Problem statement
Reproduce the lines from the start of the records up to and including the line containing "4: (372, 315)", replacing "top-left" with "upper-left" and leaving everything else unchanged.

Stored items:

- - - -

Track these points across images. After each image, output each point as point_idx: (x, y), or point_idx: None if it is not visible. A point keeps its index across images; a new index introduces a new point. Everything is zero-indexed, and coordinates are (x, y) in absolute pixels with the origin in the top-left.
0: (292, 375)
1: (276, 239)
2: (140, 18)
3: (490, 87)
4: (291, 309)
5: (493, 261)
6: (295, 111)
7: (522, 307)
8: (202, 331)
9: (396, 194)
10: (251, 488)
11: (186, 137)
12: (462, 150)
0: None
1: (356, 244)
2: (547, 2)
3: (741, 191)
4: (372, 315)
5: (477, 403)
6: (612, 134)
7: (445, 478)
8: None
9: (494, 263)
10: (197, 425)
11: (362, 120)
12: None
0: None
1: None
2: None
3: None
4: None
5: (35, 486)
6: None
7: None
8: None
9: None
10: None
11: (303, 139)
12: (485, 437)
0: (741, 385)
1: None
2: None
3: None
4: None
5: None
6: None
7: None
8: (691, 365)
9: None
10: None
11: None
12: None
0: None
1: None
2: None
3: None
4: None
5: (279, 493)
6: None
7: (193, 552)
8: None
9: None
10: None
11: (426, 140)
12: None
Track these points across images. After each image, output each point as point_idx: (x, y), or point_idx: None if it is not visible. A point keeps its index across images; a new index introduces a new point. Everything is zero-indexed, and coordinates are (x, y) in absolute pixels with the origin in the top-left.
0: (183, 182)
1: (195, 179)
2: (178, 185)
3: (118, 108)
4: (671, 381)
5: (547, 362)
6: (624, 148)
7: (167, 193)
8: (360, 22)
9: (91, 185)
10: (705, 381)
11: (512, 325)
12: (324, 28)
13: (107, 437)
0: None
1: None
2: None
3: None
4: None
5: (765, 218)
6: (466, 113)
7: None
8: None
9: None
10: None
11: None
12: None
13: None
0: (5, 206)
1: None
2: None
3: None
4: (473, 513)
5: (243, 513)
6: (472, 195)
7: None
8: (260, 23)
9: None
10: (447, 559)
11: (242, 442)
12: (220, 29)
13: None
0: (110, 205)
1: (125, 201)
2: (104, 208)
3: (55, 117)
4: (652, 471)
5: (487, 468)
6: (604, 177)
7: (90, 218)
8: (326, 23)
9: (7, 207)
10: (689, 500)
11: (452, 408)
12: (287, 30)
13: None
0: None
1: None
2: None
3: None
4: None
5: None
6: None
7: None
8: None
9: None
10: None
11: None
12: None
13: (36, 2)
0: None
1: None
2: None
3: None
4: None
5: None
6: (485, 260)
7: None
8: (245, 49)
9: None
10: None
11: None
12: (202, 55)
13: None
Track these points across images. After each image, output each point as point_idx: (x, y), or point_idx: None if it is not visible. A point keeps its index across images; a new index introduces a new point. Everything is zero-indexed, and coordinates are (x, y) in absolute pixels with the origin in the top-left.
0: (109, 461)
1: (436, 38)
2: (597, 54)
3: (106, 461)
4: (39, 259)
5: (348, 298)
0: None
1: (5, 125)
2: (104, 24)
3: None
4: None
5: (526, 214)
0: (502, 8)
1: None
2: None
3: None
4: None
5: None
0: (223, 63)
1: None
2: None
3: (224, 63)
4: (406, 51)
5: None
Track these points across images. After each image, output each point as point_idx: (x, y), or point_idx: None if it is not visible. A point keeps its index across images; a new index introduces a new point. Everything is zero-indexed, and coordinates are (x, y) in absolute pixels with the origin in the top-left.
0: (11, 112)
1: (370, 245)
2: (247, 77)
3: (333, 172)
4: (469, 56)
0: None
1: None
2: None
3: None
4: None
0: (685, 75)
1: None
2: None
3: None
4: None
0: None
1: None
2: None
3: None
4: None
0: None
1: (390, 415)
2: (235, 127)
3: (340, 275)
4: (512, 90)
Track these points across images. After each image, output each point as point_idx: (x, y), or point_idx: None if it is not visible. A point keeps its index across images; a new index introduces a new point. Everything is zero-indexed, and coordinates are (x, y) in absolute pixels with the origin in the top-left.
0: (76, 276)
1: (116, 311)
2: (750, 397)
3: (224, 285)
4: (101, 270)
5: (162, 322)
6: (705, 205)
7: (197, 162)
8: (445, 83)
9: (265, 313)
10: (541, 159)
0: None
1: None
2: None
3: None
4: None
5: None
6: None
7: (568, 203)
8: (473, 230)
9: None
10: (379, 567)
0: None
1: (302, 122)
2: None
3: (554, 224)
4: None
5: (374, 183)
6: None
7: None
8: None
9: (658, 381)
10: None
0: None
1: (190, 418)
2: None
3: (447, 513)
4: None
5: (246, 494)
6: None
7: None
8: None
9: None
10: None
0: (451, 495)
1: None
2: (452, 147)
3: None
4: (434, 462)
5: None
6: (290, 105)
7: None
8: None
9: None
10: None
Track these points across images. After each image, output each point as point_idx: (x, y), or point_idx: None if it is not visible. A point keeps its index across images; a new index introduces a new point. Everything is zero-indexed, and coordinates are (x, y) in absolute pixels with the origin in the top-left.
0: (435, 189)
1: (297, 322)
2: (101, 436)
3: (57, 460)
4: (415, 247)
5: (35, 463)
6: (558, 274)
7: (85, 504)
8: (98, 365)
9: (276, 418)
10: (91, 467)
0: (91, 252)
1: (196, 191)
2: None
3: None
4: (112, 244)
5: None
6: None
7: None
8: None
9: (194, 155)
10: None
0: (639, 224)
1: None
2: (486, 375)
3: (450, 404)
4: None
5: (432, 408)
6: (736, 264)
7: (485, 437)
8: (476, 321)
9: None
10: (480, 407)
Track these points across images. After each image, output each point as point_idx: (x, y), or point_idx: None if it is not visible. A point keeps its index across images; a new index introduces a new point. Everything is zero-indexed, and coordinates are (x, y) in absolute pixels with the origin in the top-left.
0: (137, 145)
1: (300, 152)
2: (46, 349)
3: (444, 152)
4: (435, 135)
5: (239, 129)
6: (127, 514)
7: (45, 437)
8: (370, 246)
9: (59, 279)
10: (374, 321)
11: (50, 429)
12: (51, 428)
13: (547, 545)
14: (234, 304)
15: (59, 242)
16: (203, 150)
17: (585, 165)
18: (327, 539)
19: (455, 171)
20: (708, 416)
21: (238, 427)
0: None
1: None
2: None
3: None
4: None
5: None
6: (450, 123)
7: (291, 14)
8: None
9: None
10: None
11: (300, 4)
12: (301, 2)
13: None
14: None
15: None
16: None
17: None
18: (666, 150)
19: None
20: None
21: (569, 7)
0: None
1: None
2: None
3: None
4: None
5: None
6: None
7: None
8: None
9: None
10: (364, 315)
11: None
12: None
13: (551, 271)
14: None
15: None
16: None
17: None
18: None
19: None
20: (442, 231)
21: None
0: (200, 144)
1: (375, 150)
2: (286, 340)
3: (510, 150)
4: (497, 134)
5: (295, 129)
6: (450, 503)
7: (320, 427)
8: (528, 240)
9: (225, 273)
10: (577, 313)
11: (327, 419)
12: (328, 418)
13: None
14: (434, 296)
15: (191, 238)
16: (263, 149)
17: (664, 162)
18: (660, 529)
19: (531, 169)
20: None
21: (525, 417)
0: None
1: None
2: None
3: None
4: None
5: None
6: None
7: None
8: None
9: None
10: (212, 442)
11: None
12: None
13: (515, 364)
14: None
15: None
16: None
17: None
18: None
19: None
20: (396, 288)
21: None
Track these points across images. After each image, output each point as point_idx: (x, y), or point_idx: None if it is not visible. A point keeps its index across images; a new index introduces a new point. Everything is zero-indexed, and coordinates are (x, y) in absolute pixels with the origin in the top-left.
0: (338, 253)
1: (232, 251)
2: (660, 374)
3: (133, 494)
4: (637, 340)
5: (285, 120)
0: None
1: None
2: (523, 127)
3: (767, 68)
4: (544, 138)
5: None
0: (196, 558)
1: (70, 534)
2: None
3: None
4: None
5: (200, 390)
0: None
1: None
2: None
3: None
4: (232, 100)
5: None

- - - -

Answer
Track these points across images. After each image, output each point as point_idx: (x, y), or point_idx: None if it is not visible. A point keeps its index across images; a new index introduces a new point. Everything is zero-indexed, and coordinates are (x, y) in absolute pixels with the origin in the upper-left.
0: (292, 375)
1: (276, 239)
2: (140, 18)
3: (490, 87)
4: (291, 309)
5: (493, 261)
6: (295, 111)
7: (522, 307)
8: (202, 331)
9: (396, 194)
10: (251, 488)
11: (186, 137)
12: (462, 150)
0: None
1: (356, 244)
2: (547, 2)
3: (741, 191)
4: (372, 315)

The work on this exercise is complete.